───── Excerpted data ─────

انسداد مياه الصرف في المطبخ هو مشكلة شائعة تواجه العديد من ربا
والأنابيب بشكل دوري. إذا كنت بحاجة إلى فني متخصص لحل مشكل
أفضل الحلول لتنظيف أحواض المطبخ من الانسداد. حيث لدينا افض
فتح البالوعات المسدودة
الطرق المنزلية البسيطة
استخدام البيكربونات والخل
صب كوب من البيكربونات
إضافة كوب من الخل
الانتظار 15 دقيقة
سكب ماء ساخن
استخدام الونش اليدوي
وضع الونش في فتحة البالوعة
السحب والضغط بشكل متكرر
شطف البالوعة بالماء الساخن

─────

Written task: Say how many lines above hold the word "البيكربونات", giving only the count.

Exercise response: 2